| À vous |
Reprenez le texte ci-dessous sur l'exposition d'Anselm Kiefer au Centre Pompidou et prolongez-le à partir de sa dernière phrase.

***** Texte proposé

Kiefer est avant tout un grand metteur en scène qui organise les idées et les matériaux en grand théâtre, que ce soit sur des tableaux géants ou en installations.

Une installation monumentale accueille le visiteur dans le hall d’entrée du Centre Pompidou. L’oeuvre ressemble à celles que l’artiste a réalisées à Barjac (Gard), son lieu de vie et de travail entre 1993 et 2007. C’est une « maison tour » ressemblant à une sorte de grande cabine de projection sur laquelle on peut grimper et à l’intérieur de laquelle des milliers de photographies prises par Anselm Kiefer au cours de sa carrière sont collées à des bandes de plomb opaques. « Ce n’est pas une projection, c’est une introspection pourrait-on dire », explique l’artiste dans un entretien avec le commissaire de l’exposition Jean-Michel Bouhours. Comme une suite de souvenirs déroulée, ces bandes alimentent la réflexion de l’artiste sur le temps et la mémoire, deux thèmes au cœur de son œuvre.

Une deuxième installation créée en 2015 – intitulée Pour Madame de Staël : de l’Allemagne, en hommage à Madame de Staël et au romantisme allemand qu’elle a introduit en France à l’époque napoléonienne – attend le visiteur dans la dernière salle.

Dans un sens, on pourrait qualifier l’œuvre de Kiefer de romantique, que ce soit dans l’héritage culturel qu’il aborde, les mythes germaniques ou les grands poètes allemands tels Goethe, Schiller ou Heinrich Heine, que ce soit dans la mélancolie qui émane de ses tableaux, les fantômes du passé qui le hantent ou que ce soit dans la taille démesurée de ses tableaux et la présence dense de la matière. Mais face à cette admiration devant les noms des grands poètes et philosophes qui ont mené le romantisme, Kiefer nous dit : « Attention », car ce mouvement a engendré également des monstres tels que le national socialisme ou la terroriste Ulrike Meinhof, membre de la bande à Baader.

**********
***** Données fournies

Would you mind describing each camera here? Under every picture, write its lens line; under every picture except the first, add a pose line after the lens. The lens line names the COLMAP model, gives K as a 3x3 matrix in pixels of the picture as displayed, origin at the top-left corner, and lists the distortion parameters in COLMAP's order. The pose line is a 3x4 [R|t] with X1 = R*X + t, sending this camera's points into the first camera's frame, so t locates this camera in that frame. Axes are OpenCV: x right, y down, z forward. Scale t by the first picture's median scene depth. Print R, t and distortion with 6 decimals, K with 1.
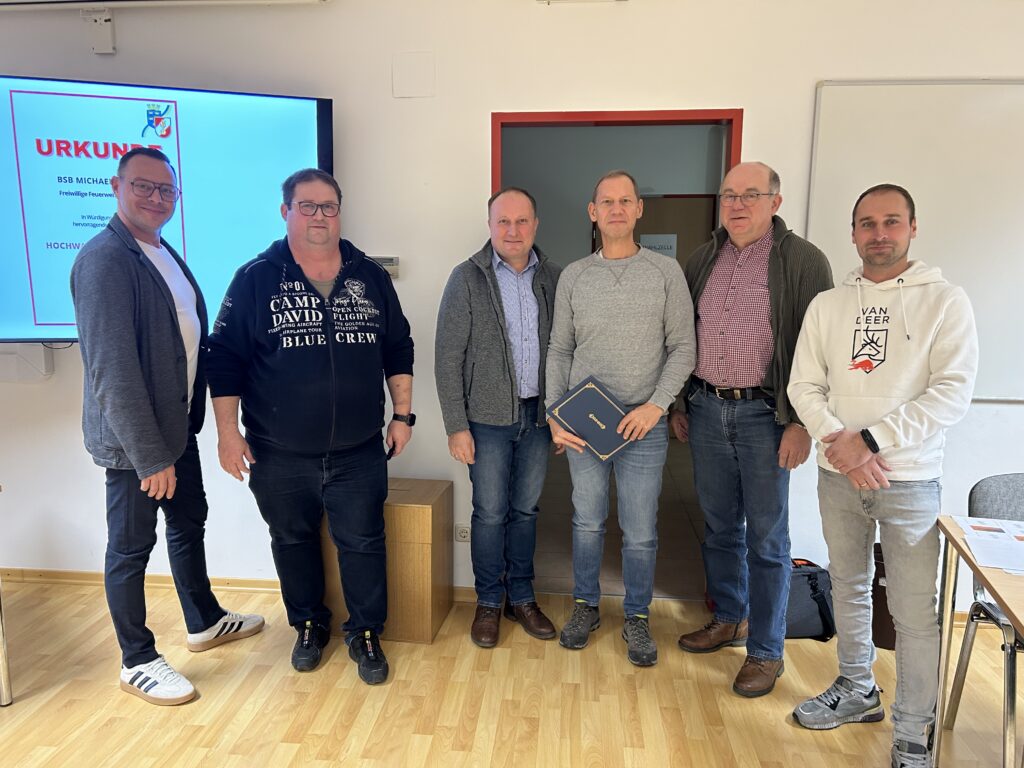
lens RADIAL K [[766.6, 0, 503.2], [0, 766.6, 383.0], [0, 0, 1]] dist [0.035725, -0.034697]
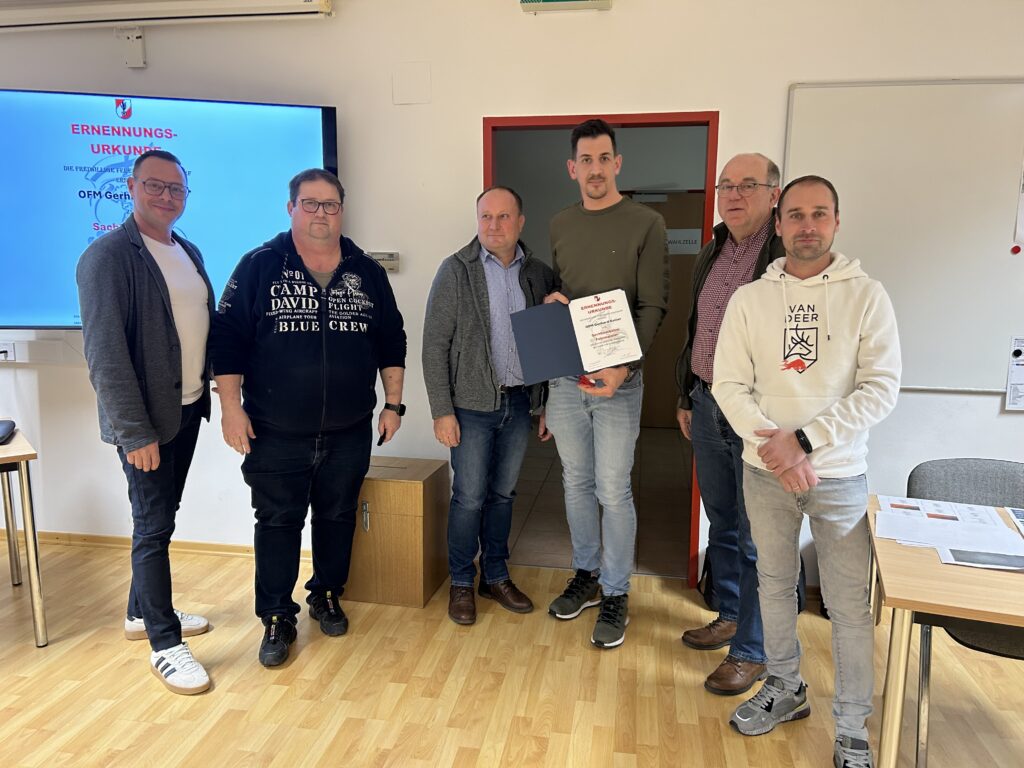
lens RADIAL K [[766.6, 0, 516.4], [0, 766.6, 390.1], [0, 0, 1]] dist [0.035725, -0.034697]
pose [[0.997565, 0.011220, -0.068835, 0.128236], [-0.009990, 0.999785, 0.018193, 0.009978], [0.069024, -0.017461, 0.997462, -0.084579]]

**********
***** Données fournies

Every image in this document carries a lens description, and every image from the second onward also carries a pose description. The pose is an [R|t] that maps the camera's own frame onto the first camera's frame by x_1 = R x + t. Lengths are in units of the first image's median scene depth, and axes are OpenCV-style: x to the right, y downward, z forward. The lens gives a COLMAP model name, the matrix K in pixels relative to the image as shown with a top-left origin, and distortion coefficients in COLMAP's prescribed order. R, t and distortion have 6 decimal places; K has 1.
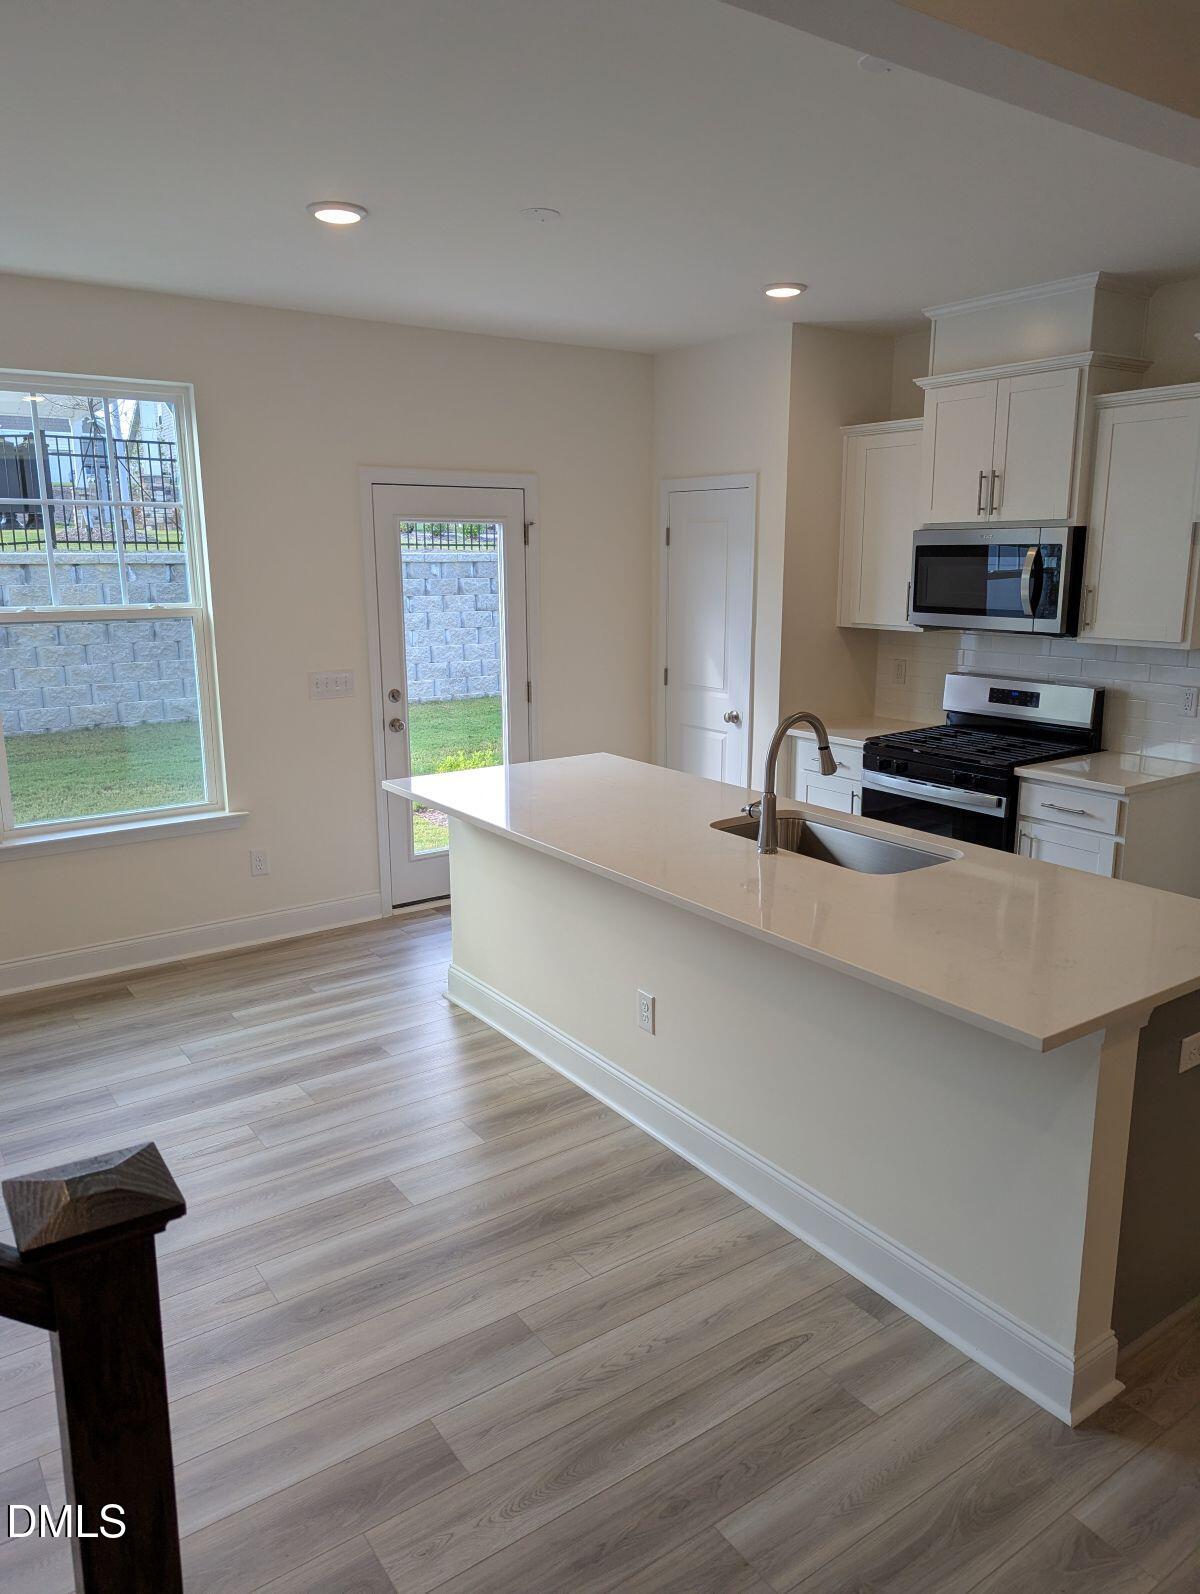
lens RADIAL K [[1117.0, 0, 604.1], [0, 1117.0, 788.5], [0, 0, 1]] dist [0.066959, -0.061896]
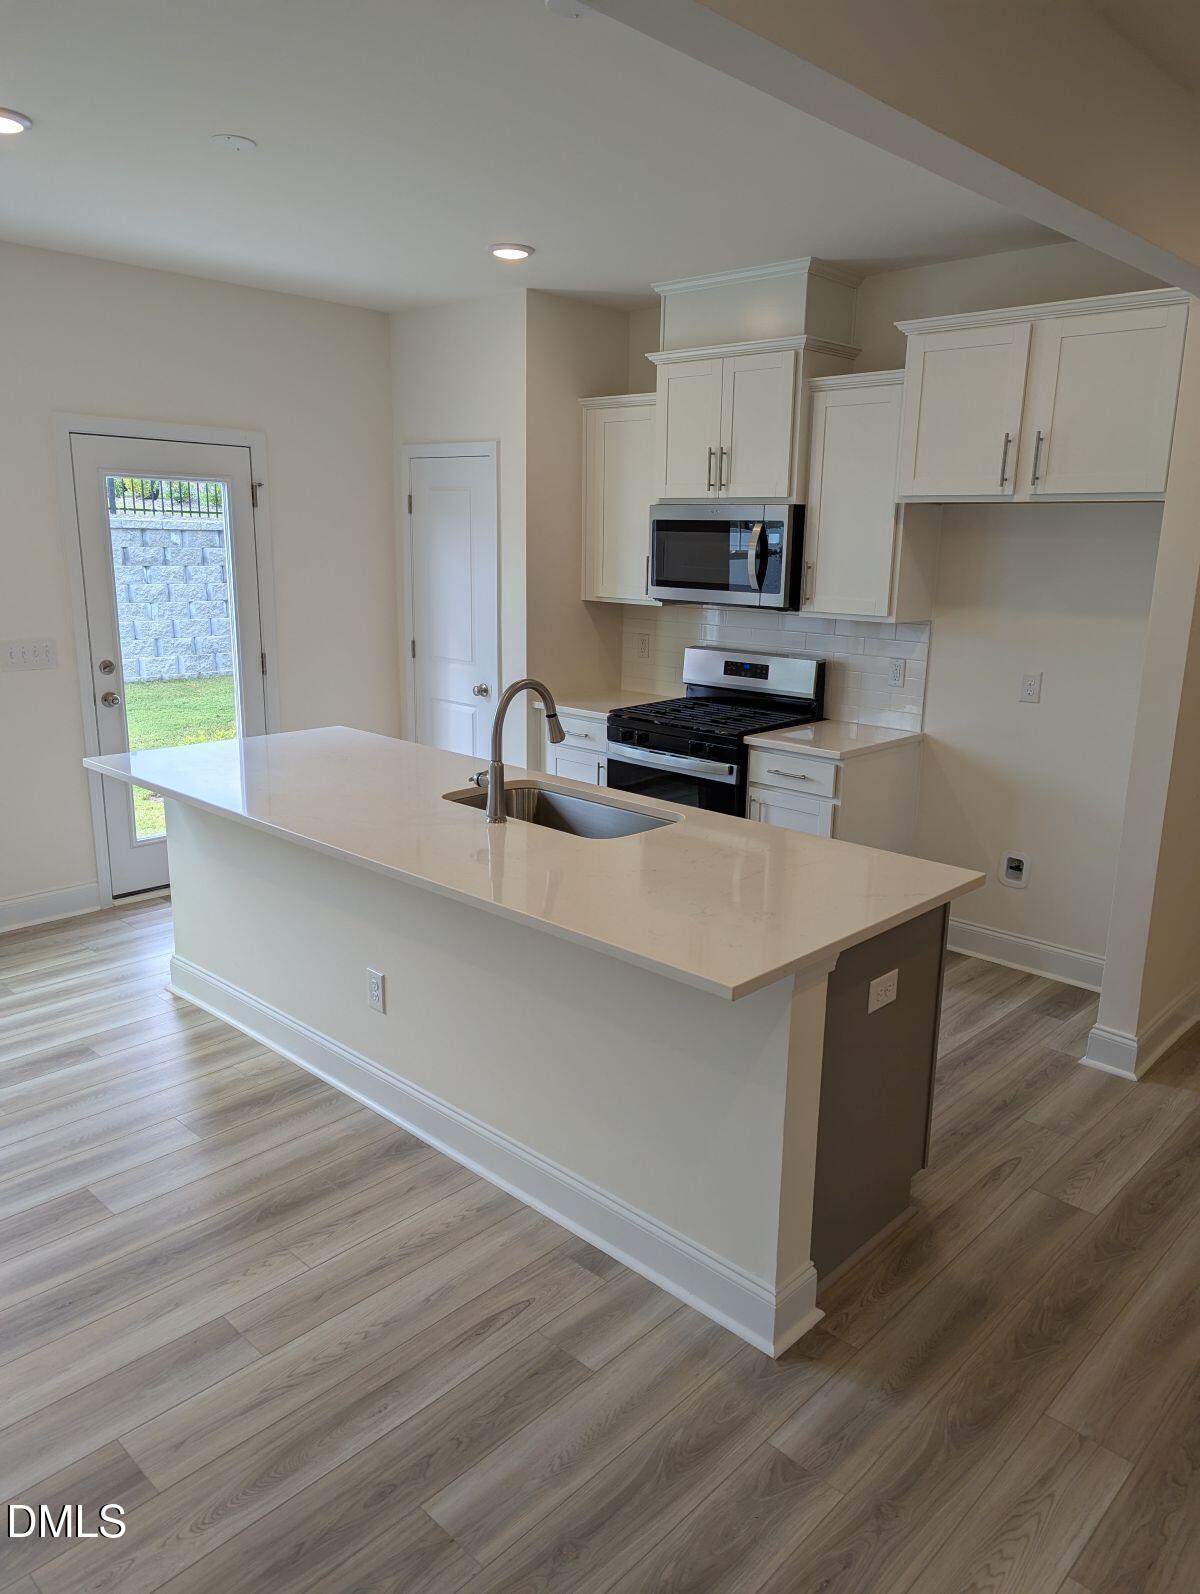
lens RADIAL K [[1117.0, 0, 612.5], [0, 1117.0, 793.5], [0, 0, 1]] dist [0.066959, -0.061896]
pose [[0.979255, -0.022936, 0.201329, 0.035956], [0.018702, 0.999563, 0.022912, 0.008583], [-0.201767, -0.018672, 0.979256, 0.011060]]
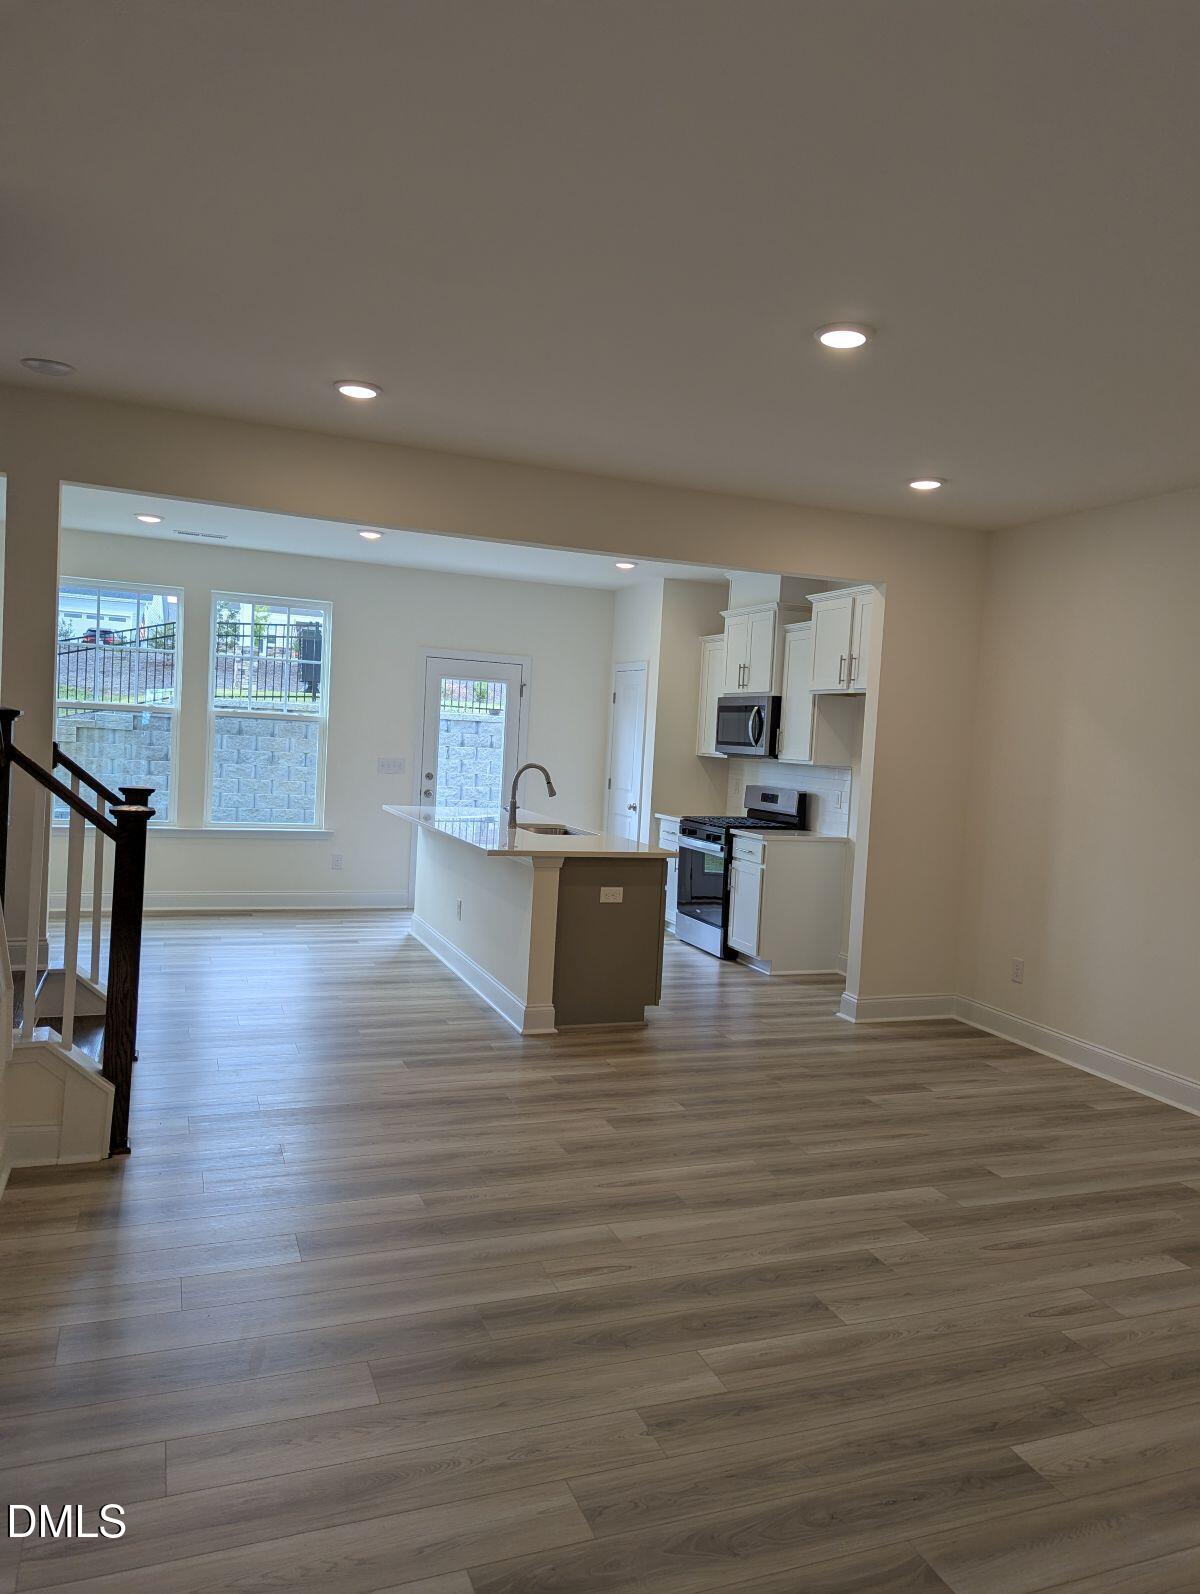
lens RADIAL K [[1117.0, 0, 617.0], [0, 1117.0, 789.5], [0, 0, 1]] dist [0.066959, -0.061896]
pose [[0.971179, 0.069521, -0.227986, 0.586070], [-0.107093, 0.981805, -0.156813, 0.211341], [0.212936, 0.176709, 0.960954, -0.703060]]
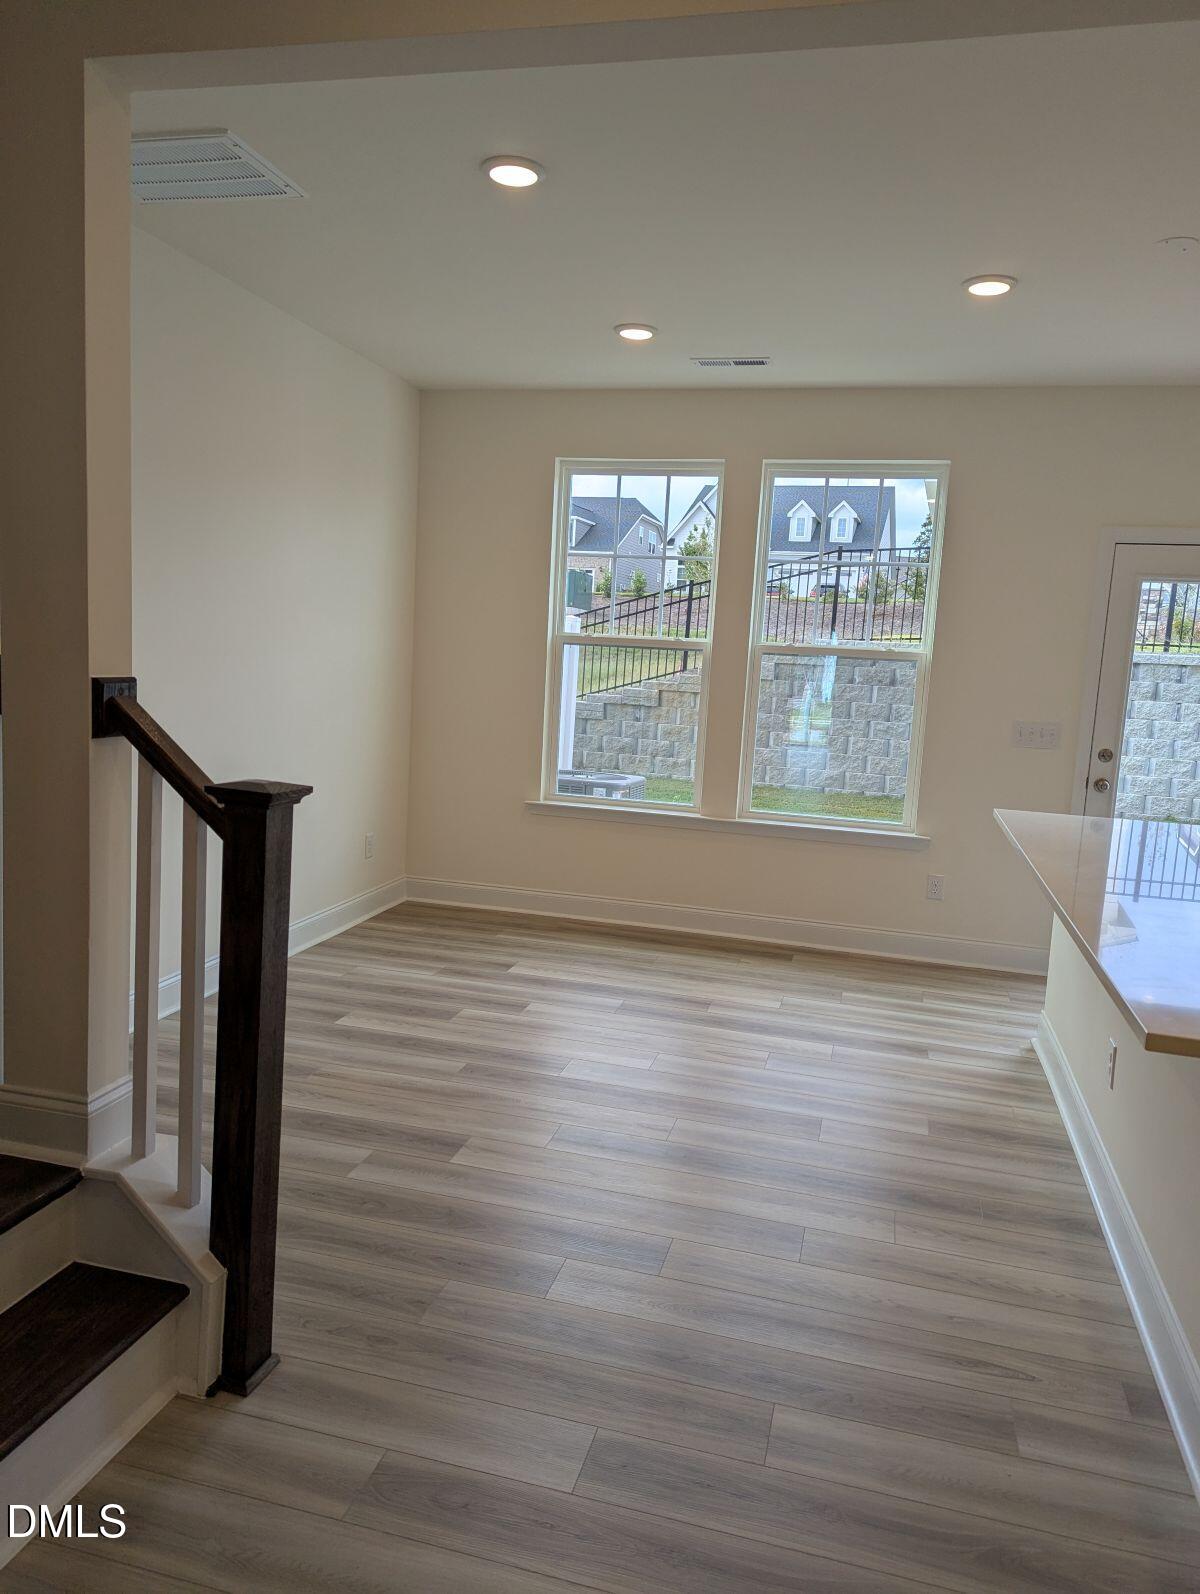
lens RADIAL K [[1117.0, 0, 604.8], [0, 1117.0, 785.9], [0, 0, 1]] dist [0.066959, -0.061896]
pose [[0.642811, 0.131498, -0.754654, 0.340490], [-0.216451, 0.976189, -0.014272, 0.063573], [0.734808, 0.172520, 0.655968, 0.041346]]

**********

| Votre réponse |
Identité et mémoire

Kiefer, l’un des artistes fondamentaux de l’Allemagne d’après-guerre aborde avec une intensité plastique spectaculaire l’identité et la mémoire, l’amnésie, le deuil, les mythes germaniques, la culture yiddish disparue sous les cendres, les ruines et la création mais aussi la Kabbale, le Talmud qu’il découvre dans ses visites à Jérusalem ou encore la mythologie égyptienne et le bouddhisme. Le point convergent entre tous ces mythes se reflète dans le choix des matériaux comme la paille et le plomb, liés à l’alchimie, à la transmutation et à la résurrection.

Anselm Kiefer rentre dans la conscience publique en 1969 avec la série Occupations dans laquelle on le voit habillé du manteau militaire de son père, ancien soldat dans la Wehrmacht, faisant le salut nazi à côté des monuments historiques en Europe. D’ailleurs dans une des photos de la série il se présente comme l’icône romantique Le Voyageur contemplant une mer de nuages de Caspar David Friedrich.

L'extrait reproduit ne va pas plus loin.